[begin Page text]

Building an efficient CI/CD pipeline for Siddhi
What’s CI/CD for Siddhi?
CI/CD contains two separate but complementary parts that enable users to automate continuously integrate of Siddhi Applications that they have developed, and continuously deliver the integrated apps by verifying they are ready to run on production.
If we look at these in detail; the Continuous Integration (CI) is a process of automatically testing and building software after new bits of application code is integrated into a shared repository. This yields “builds” of the application that is in a working state at all times. Unit tests and integration tests are an integral part of the continuous integration process, where they validate the functionality of the software. This identifies bugs up-front and prevents wasted cycles down the line.
Whereas Continuous Delivery (CD) is a process of delivering applications created in the CI process to the production environment. Here, the apps get deployed into production-like environments where they go through additional automated tests (black-box testing) to ensure that they function and interact with other software systems as expected. Successful CD means that the builds are always ready for deployment to production, either via an automated or manual process.
It’s debatable whether “unit tests”, “integration tests” and “black-box tests” are the right terms. For simplicity’s sake we’ll call tests that run “within one process” without any external dependencies as “unit tests”, the ones that run with a mock or scaled-down version of the external systems as “integration tests”, and the ones run in a production-like environment as “black-box tests”.
Siddhi Test Framework
Implementing an effective CI/CD pipeline can require lots of effort and writing plenty of boilerplate code. This process has been simplified using the Siddhi Test Framework which is a TestNG based implementation that has enough prewritten components to help developers implement unit, integration and back-box tests for their Siddhi Apps.
The test framework when needed dynamically spawning dependent containers and allows apps to integrate with external systems to test and validate their functionality and integration against the whole ecosystem.
The following diagram depicts a reference implementation of the CI/CD pipeline of Siddhi Apps.

[end Page text]

**Stated exercise**
Reproduce the article on building a CI/CD pipeline for Siddhi above in full, word for word.

[begin Record list]

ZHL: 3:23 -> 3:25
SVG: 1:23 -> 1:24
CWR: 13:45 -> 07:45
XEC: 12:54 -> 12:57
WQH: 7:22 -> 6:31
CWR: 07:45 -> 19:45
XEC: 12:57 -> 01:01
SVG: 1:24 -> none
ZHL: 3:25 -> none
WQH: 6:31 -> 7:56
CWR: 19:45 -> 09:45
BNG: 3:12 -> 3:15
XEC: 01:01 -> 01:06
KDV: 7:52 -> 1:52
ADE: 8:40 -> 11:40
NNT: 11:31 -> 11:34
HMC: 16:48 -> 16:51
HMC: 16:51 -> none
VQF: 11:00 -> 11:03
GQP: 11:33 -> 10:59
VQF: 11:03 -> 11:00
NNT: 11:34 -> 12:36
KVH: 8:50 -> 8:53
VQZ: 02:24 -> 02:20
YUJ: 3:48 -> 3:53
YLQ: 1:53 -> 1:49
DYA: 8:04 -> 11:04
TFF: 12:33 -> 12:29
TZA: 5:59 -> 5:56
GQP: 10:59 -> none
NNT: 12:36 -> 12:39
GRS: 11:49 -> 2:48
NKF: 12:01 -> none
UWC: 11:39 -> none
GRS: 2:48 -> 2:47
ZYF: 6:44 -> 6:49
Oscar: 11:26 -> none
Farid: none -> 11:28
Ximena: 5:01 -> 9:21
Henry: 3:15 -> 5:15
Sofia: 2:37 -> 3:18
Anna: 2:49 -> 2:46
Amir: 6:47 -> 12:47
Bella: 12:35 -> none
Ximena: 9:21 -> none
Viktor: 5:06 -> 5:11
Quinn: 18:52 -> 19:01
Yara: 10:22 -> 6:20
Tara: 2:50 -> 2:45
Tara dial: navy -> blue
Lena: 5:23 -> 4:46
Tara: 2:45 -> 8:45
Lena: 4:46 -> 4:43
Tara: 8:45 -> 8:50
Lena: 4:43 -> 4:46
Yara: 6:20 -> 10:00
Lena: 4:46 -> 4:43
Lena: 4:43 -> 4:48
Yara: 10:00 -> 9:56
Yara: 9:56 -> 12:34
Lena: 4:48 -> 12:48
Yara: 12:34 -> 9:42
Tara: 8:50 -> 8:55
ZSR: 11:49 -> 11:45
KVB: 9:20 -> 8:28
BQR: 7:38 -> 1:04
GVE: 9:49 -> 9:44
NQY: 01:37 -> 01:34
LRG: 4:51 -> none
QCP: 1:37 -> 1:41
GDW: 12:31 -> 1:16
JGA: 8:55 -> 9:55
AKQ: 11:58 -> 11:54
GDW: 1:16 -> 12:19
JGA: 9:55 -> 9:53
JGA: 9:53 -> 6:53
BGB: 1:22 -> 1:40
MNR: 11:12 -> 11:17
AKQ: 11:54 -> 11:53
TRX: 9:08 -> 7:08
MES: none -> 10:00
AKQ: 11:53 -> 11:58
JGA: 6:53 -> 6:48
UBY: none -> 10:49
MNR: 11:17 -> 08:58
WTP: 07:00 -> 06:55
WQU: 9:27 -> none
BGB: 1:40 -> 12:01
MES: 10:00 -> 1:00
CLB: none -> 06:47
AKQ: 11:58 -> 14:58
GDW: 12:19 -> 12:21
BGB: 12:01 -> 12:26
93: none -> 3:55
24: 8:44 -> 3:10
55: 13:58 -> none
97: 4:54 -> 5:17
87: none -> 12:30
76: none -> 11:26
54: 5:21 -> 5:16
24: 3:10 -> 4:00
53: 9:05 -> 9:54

[end Record list]

**Written solution**
Building an efficient CI/CD pipeline for Siddhi
What’s CI/CD for Siddhi?
CI/CD contains two separate but complementary parts that enable users to automate continuously integrate of Siddhi Applications that they have developed, and continuously deliver the integrated apps by verifying they are ready to run on production.
If we look at these in detail; the Continuous Integration (CI) is a process of automatically testing and building software after new bits of application code is integrated into a shared repository. This yields “builds” of the application that is in a working state at all times. Unit tests and integration tests are an integral part of the continuous integration process, where they validate the functionality of the software. This identifies bugs up-front and prevents wasted cycles down the line.
Whereas Continuous Delivery (CD) is a process of delivering applications created in the CI process to the production environment. Here, the apps get deployed into production-like environments where they go through additional automated tests (black-box testing) to ensure that they function and interact with other software systems as expected. Successful CD means that the builds are always ready for deployment to production, either via an automated or manual process.
It’s debatable whether “unit tests”, “integration tests” and “black-box tests” are the right terms. For simplicity’s sake we’ll call tests that run “within one process” without any external dependencies as “unit tests”, the ones that run with a mock or scaled-down version of the external systems as “integration tests”, and the ones run in a production-like environment as “black-box tests”.
Siddhi Test Framework
Implementing an effective CI/CD pipeline can require lots of effort and writing plenty of boilerplate code. This process has been simplified using the Siddhi Test Framework which is a TestNG based implementation that has enough prewritten components to help developers implement unit, integration and back-box tests for their Siddhi Apps.
The test framework when needed dynamically spawning dependent containers and allows apps to integrate with external systems to test and validate their functionality and integration against the whole ecosystem.
The following diagram depicts a reference implementation of the CI/CD pipeline of Siddhi Apps.